Gegner des Projektes heben hervor, dass die bestehende Fährverbindung auf der Vogelfluglinie ausreichend leistungsfähig ist und dass man die Kapazität dem jeweiligen Bedarf weitgehend anpassen könnte.

Auch besteht die Möglichkeit, dass der Güterverkehr auch in Zukunft die Nutzung von Fähren bevorzugt – trotz eines Tunnels, der Deutschland und Dänemark verbindet. Das Beispiel der Öresundbrücke zwischen Dänemark und Schweden verdeutlicht dies: Die Öresundbrücke wird nur von ca. 32 % des Güterverkehrs genutzt, während der Rest weiterhin die alternative Fährstrecke nutzt. Dies wird von verschiedenen Gutachtern auch für die Zukunft erwartet. Allerdings soll der Fährverkehr zwischen Fehmarn und Dänemark ganz eingestellt werden, wenn der Tunnel gebaut wird.

Ein weiterer Kritikpunkt: Eine feste Querung über den Fehmarnbelt brächte zwar eine Zeitersparnis von ca. einer halben Stunde mit sich für den Verkehr, diese könnte man aber auch durch kostengünstigere Maßnahmen erreichen, z.B. durch den Einsatz von schnelleren Eisenbahnfähren oder indem die bereits bestehenden Bahnstrecken besser ausgebaut würden. Durch solche Maßnahme ließen sich ebenfalls 30 Minuten Fahrtzeit einsparen.

Außerdem gibt es Vermutungen, dass die erstellten Verkehrsprognosen gar nicht eintreffen. Inzwischen ist durch die Verschiebung der Bauzeit um zwei Jahre auch mit einer Erhöhung der Kosten zu rechnen. Im schlimmsten Fall kann eine Insolvenz der Betreiberfirma die Folge sein. Der Staat müsste eine Insolvenz abwenden mittels Bürgschaften für die Kredite. Diese müssten mit Steuergeldern finanziert werden.

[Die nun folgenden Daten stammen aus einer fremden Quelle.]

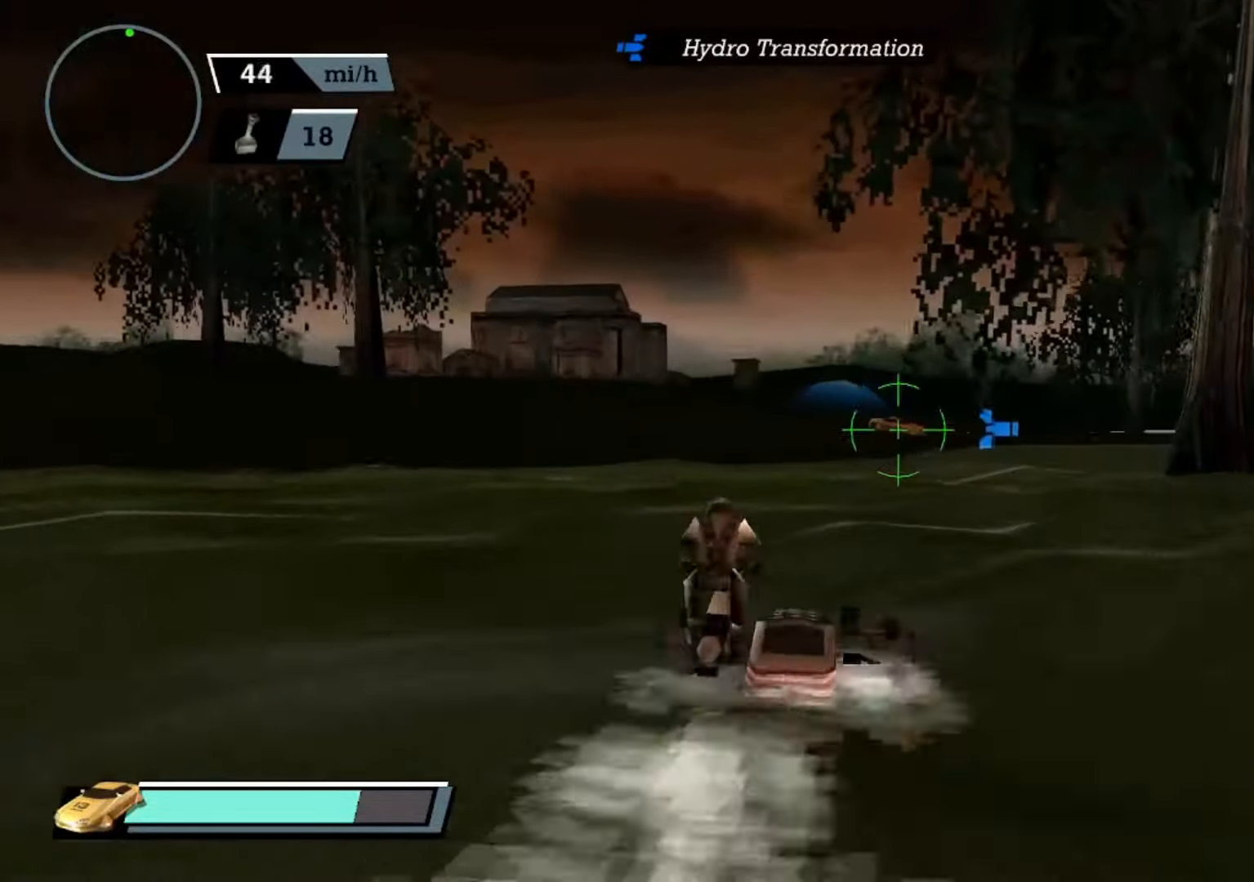
{"buttons": ["A"], "left_stick": "right", "events": [[166, "left_stick", "center"], [300, "A", "down"], [400, "left_stick", "right"]]}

Der Widerstand gegen das Projekt

Schon seit längerem beteiligen sich auch einige Parteien an der Forderung, aus dem Projekt auszusteigen, darunter Die Linke und Bündnis 90/Die Grünen. So verglich Christiane Stodt-Kirchholtes auf einem Bundesparteitag der Grünen bereits im November 2010 das Groß-Projekt mit Stuttgart 21 und sagte: „Wir wollen kein Fehmarnbelt 21, wir wollen den Ausstieg jetzt. Wir fordern Ausstieg 22!“

Inzwischen wurde, auch als Reaktion auf die anhaltende Kritik, in Schleswig Holstein ein „Dialog Forum“ eingerichtet für den Austausch zwischen Politikern und Bürgern über die Beltquerung. Allerdings wird dieses von der Allianz und dem Aktionsbündnis immer wieder kritisiert, unter anderem da hier die Bürgerinteressen nicht ausreichend berücksichtigt würden und kein echter Dialog stattfände. Kritisiert wird beispielsweise auch folgendes: „Nach Darstellung und Diskussion des Nutzen-Kostenverhältnisses (der festen Beltquerung) durch unterschiedliche Gutachter habe sich gezeigt, dass deren Einschätzungen weit auseinander lägen“, so eine Pressemeldung des Aktionsbündnisses vom 11.05.2012.

Nach wie vor bleibt abzuwarten, ob das kostspielige Großprojekt trotz aller Kritik durchgesetzt wird oder ob die Bundesregierung doch noch Abstand davon nimmt.